Réplique du plaignant
1. Première
plainte: Publi-reportage publié le 17 novembre 1988 dans Le Quotidien
Monsieur Paradis
répliquait d’abord à l’explication qu’une erreur technique s’était glissée dans
cette publicité lors de sa publication le 17 novembre 1988. Il considérait
«inacceptable qu’une telle erreur ait pu déjouer toutes les vérifications et
tous les contrôles qu’implique la publication d’un journal».
Monsieur Paradis
se disait ensuite d’avis que la précision du Service de la publicité, publiée
dans l’édition du 18 novembre 1988, n’avait pas été placée dans un endroit
adéquat, puisqu’il était reconnu qu’un tel correctif devait se retrouver dans
un espace aussi «avantageux» que le texte litigieux.
Il estimait que
le publi-reportage du 17 novembre avait bénéficié d’un endroit privilégié dans
le journal, soit la page neuf qui «suit immédiatement la page réservée aux
commentaires», aux lettres des lecteurs et aux dossiers, alors que la précision
avait été publiée à la page trente-cinq dans laquelle se trouvaient les
sommaires des parties de hockey de la veille.
Il faisait
remarquer, reprenant l’expression des défendeurs, que «seuls les lecteurs
avertis du Quotidien» avaient pu prendre connaissance du correctif, puisque
celui-ci était «perdu à travers les résultats sportifs».
Monsieur Paradis
s’en prenait également au fait que la précision n’avait pas été identifiée
comme telle, comme le veut «généralement [l’]usage», et que les lecteurs
n’avaient eu «droit qu’à un bref rappel du titre du publi-reportage de la
veille».
Quant à l’explication
que le publi-reportage en cause n’avait pas été conçu par les graphistes du
Progrès du Saguenay, monsieur Paradis répliquait: «depuis quand au juste un
journal n’est plus responsable du matériel publicitaire qu’il publie parce
qu’il recourt à des « prêts-à-photographier »».
Enfin, à la
remarque des défendeurs que le publi-reportage en cause était de la publicité
payée, et non de la publicité déguisée en information, monsieur Paradis se
demandait si un publi-reportage insuffisamment identifié ne constituait pas une
«tentation de déguisement d’une publicité en texte d’information».
2. Deuxième
plainte: Publi-reportage publié le 14 février 1989 dans Le Journal Extra
Répliquant à ces
commentaires, monsieur Paradis soutenait que l’utilisation d’un caractère
d’imprimerie différent de celui du Service de la rédaction ne suffisait pas à
«informer convenablement» le lecteur qu’il se trouvait en présence d’un texte
publicitaire et non d’un article d’information.
Monsieur Paradis
considérait que les responsables du journal n’avaient pas respecté le principe
selon lequel les médias doivent identifier clairement les textes publicitaires.
Analyse
Il est contraire à l’éthique de publier du matériel publicitaire de façon telle qu’il puisse être confondu avec le contenu journalistique des médias.

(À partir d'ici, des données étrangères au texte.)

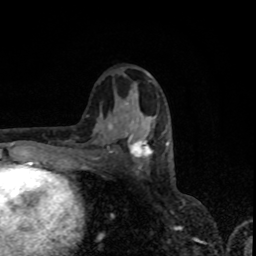
Breast MRI, one axial slice; slice 43 of 80 in the series (ordered by position); cropped to one breast; dynamic contrast-enhanced series, time point 2 of 8 at this slice position (early post-contrast); 1.5 T; TE 4.2 ms, TR 7 ms; 2 mm slice thickness; 256 × 256 image matrix. Female patient.
Structures marked on this image (semi-automatic segmentation, software-assisted and operator-edited):
- enhancing-tissue mask used for the functional tumour volume (all voxels passing the contrast-enhancement thresholds inside the analysis volume; usually the tumour): bounding box [x1, y1, x2, y2] px = [114, 112, 167, 161]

Il est par conséquent nécessaire d’identifier clairement les publi-reportages, afin que soient respectées les distinctions qui s’imposent entre publicité et information. Un manquement à cet égard a pour effet d’induire le public en erreur et de compromettre la crédibilité des journalistes et des médias concernés auprès du public.
Le Conseil blâme les journaux concernés et leur éditeur pour avoir publié des publi-reportages sans avoir établi, dans le premier et le troisième cas, une distinction claire entre ceux-ci et le contenu rédactionnel du journal et, dans le deuxième cas, sans avoir identifié le publi-reportage comme étant une publicité.
Le Conseil note cependant que Le Quotidien et son éditeur ont agi, dans le premier cas, avec diligence pour informer les lecteurs que le publi-reportage du 17 novembre 1988 était une publicité et non un article d’information en publiant, le lendemain, un rectificatif à cet effet.
Le Conseil note également, dans le deuxième cas, que l’atelier et le Service de publicité du Journal Extra ont été informés à plusieurs reprises sur l’importance de distinguer les textes publicitaires des articles d’information. Le Conseil ne peut qu’encourager les défendeurs à faire de tels rappels aux services concernés, afin de réduire le plus possible les erreurs en la matière.
Etant donné qu’il a reçu plus d’une plainte de cette nature, le Conseil invite l’éditeur et ses journaux à mettre en place une procédure de contrôle serrée afin que de telles erreurs ne se répètent plus.
Enfin, le Conseil estime qu’à l’avenir, les journaux devraient identifier les publi-reportages par la mention «publicité» plutôt que par l’expression «publi-reportage», et que cette mention devrait être mise en évidence, afin de s’assurer que les lecteurs sachent qu’il ne s’agit pas d’un reportage.